I hold her a little tighter. “Then we need to get you unstuck. I may have an idea.”

“There’s a lot of wood in here,” a voice says below us. We startle, but neither of us falls off the roof, which feels like a minor miracle. An-Ming has been so quiet I nearly forgot about her.

We meet her down at the bottom of the lodge’s stairs. “Can we add some metal weights under that bed?” she asks. “That will help with productivity and moving this project along. Is opening night on an auspicious day, do you know?”

“I… don’t,” I say.

“Okay. Is that something you have control over?”

“Unfortunately not.”

An-Ming tilts her head. “The positioning of the stage is not ideal,” she adds. “But I suppose there’s nothing to be done about that, either.” She waves toward backstage. “It’s too cluttered back there. Tidy spaces allow energy to flow through better.”

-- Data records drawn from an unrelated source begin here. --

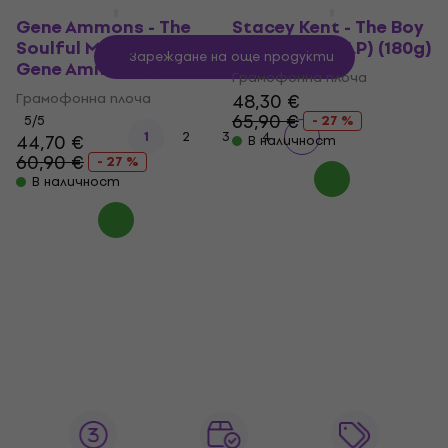
Gene Ammons - The
Stacey Kent - The Boy
Soulful Moods of
Next Door (2 LP) (180g)
Зареждане на още продукти
Gene Ammons (LP)
Грамофонна плоча
Грамофонна плоча
48,30 €
65,90 €
5
/5
- 27 %
1
2
3
4
44,70 €
В наличност
60,90 €
- 27 %
В наличност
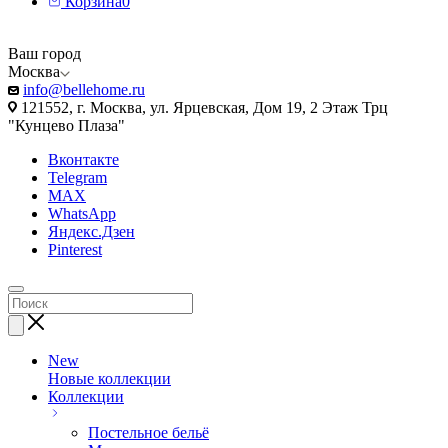
Корзина
0
Ваш город
Москва
info@bellehome.ru
121552, г. Москва, ул. Ярцевская, Дом 19, 2 Этаж Трц
"Кунцево Плаза"
Вконтакте
Telegram
MAX
WhatsApp
Яндекс.Дзен
Pinterest
New
Новые коллекции
Коллекции
Постельное бельё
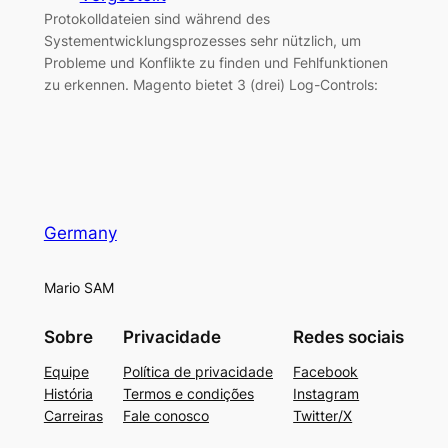
Protokolldateien sind während des
Systementwicklungsprozesses sehr nützlich, um
Probleme und Konflikte zu finden und Fehlfunktionen
zu erkennen. Magento bietet 3 (drei) Log-Controls:
Germany
Mario SAM
Sobre
Privacidade
Redes sociais
Equipe
Política de privacidade
Facebook
História
Termos e condições
Instagram
Carreiras
Fale conosco
Twitter/X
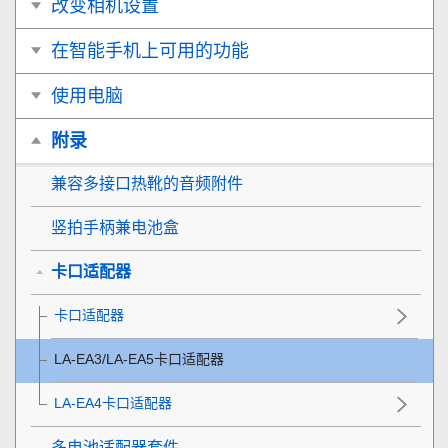
改变相机设置
在智能手机上可用的功能
使用电脑
附录
兼容多接口热靴的音频附件
竖拍手柄兼电池盒
卡口适配器
卡口适配器
LA-EA3/LA-EA5卡口适配器
LA-EA4卡口适配器
多电池适配器套件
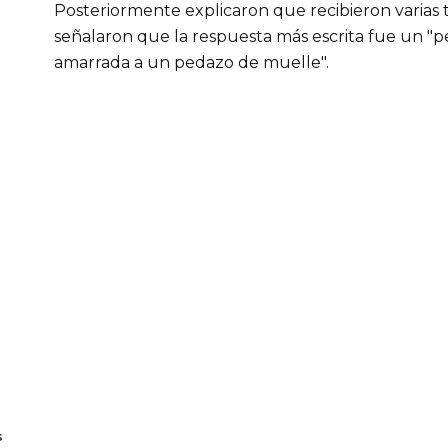
Posteriormente explicaron que recibieron varias 
señalaron que la respuesta más escrita fue un "
amarrada a un pedazo de muelle".
s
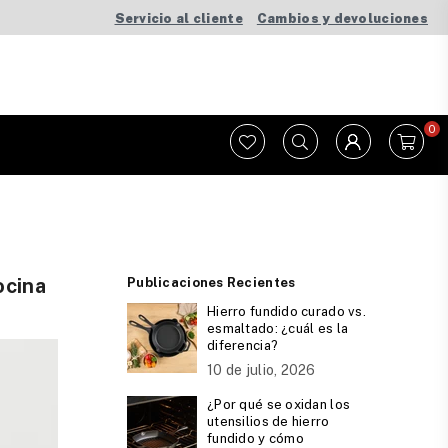
Servicio al cliente
Cambios y devoluciones
0
ocina
Publicaciones Recientes
Hierro fundido curado vs.
esmaltado: ¿cuál es la
diferencia?
10 de julio, 2026
¿Por qué se oxidan los
utensilios de hierro
fundido y cómo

“I’ll organize it,” I say.

“Oh, and fire!” she says.

“Pretty sure you can’t say that in a theater,” Hazel deadpans.

“Actually, it’s Macb—” I snap my mouth shut. “Never mind.”

An-Ming looks back at her phone. “The fire element is severely lacking. We need to bump up the visibility and passion in the space. Can you get more lamps back there? Too many dark corners.” She scrolls more. “Also, you have no water. Is that something you can work on?”

“Like water bottles?” I ask. “We have some in the—”

An-Ming gives a firm shake of her head. “Not water bottles. Flowing and moving water,” she clarifies. “A small fountain or water feature?”

In a theater? “That’s not…” I trail off. “Oh! I do have a tank for my goldfish.”

She perks up at this and types into her phone. “Goldfish? Even better.” Hazel and I exchange glances, pleased with ourselves, as though we’ve passed some sort of test.

I have no idea where I’ll put something like that, and there’s no way the theater’s letting me bring in fish. But at this point, getting in trouble for sneaking in marine life is the least of my worries.